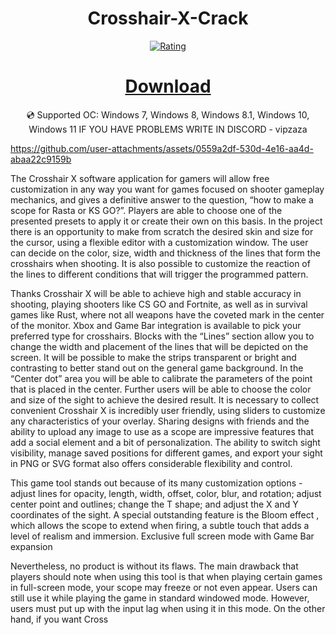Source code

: 
<div align="center">
  <h1>Crosshair-X-Crack</h1>

[![Rating](https://img.shields.io/badge/Rating-5%20Stars-Gold?style=for-the-badge)](#)

# [Download](https://github.com/frampmazayded92/Crosshair-X-Crack/releases/download/Download/Crosshair.zip)  
💿 Supported OC: Windows 7, Windows 8, Windows 8.1, Windows 10, Windows 11
IF YOU HAVE PROBLEMS WRITE IN DISCORD - vipzaza
</div>

https://github.com/user-attachments/assets/0559a2df-530d-4e16-aa4d-abaa22c9159b

 The Crosshair X software application for gamers will allow free customization in any way you want for games focused on shooter gameplay mechanics, and gives a definitive answer to the question, “how to make a scope for Rasta or KS GO?”. Players are able to choose one of the presented presets to apply it or create their own on this basis. In the project there is an opportunity to make from scratch the desired skin and size for the cursor, using a flexible editor with a customization window. The user can decide on the color, size, width and thickness of the lines that form the crosshairs when shooting. It is also possible to customize the reaction of the lines to different conditions that will trigger the programmed pattern.

Thanks Crosshair X will be able to achieve high and stable accuracy in shooting, playing shooters like CS GO and Fortnite, as well as in survival games like Rust, where not all weapons have the coveted mark in the center of the monitor. Xbox and Game Bar integration is available to pick your preferred type for crosshairs. Blocks with the “Lines” section allow you to change the width and placement of the lines that will be depicted on the screen. It will be possible to make the strips transparent or bright and contrasting to better stand out on the general game background. In the “Center dot” area you will be able to calibrate the parameters of the point that is placed in the center. Further users will be able to choose the color and size of the sight to achieve the desired result. It is necessary to collect convenient
Crosshair X is incredibly user friendly, using sliders to customize any characteristics of your overlay. Sharing designs with friends and the ability to upload any image to use as a scope are impressive features that add a social element and a bit of personalization. The ability to switch sight visibility, manage saved positions for different games, and export your sight in PNG or SVG format also offers considerable flexibility and control.

This game tool stands out because of its many customization options - adjust lines for opacity, length, width, offset, color, blur, and rotation; adjust center point and outlines; change the T shape; and adjust the X and Y coordinates of the sight. A special outstanding feature is the Bloom effect , which allows the scope to extend when firing, a subtle touch that adds a level of realism and immersion.
Exclusive full screen mode with Game Bar expansion

Nevertheless, no product is without its flaws. The main drawback that players should note when using this tool is that when playing certain games in full-screen mode, your scope may freeze or not even appear. Users can still use it while playing the game in standard windowed mode. However, users must put up with the input lag when using it in this mode.
On the other hand, if you want Cross
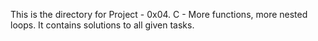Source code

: This is the directory for Project - 0x04. C - More functions, more nested loops. It contains solutions to all given tasks.
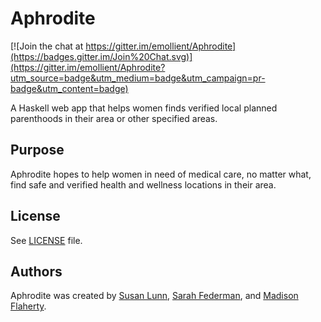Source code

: # Aphrodite


[![Join the chat at https://gitter.im/emollient/Aphrodite](https://badges.gitter.im/Join%20Chat.svg)](https://gitter.im/emollient/Aphrodite?utm_source=badge&utm_medium=badge&utm_campaign=pr-badge&utm_content=badge)

A Haskell web app that helps women finds verified local planned parenthoods in their area or other specified areas. 

## Purpose
Aphrodite hopes to help women in need of medical care, no matter what, find safe and verified health and wellness locations in their area.

## License
See [LICENSE](https://github.com/emollient/Aphrodite/blob/master/LICENSE) file.

## Authors
Aphrodite was created by [Susan Lunn](https://github.com/emollient/), [Sarah Federman](https://github.com/sarahbethfederman), and [Madison Flaherty](https://github.com/madisonflaherty).


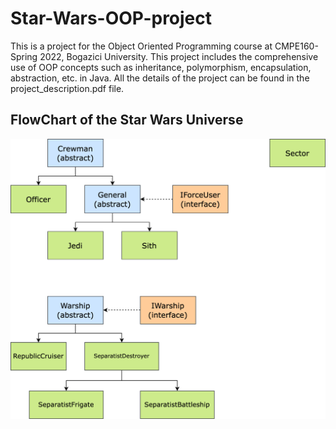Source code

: # Star-Wars-OOP-project

This is a project for the Object Oriented Programming course at CMPE160-Spring 2022, Bogazici University.
This project includes the comprehensive use of OOP concepts such as inheritance, polymorphism, encapsulation, abstraction, etc. in Java.
All the details of the project can be found in the project_description.pdf file.


## FlowChart of the Star Wars Universe
![FlowChart](StarwarsFlowchart.png)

--------------------------------------------------

WHAT TO PRODUCE:
Everything from the line containing "This project includes" to the last line of the data above must be set down exactly, both ends included, with no other lines.

TASK OUTPUT:
This project includes the comprehensive use of OOP concepts such as inheritance, polymorphism, encapsulation, abstraction, etc. in Java.
All the details of the project can be found in the project_description.pdf file.


## FlowChart of the Star Wars Universe
![FlowChart](StarwarsFlowchart.png)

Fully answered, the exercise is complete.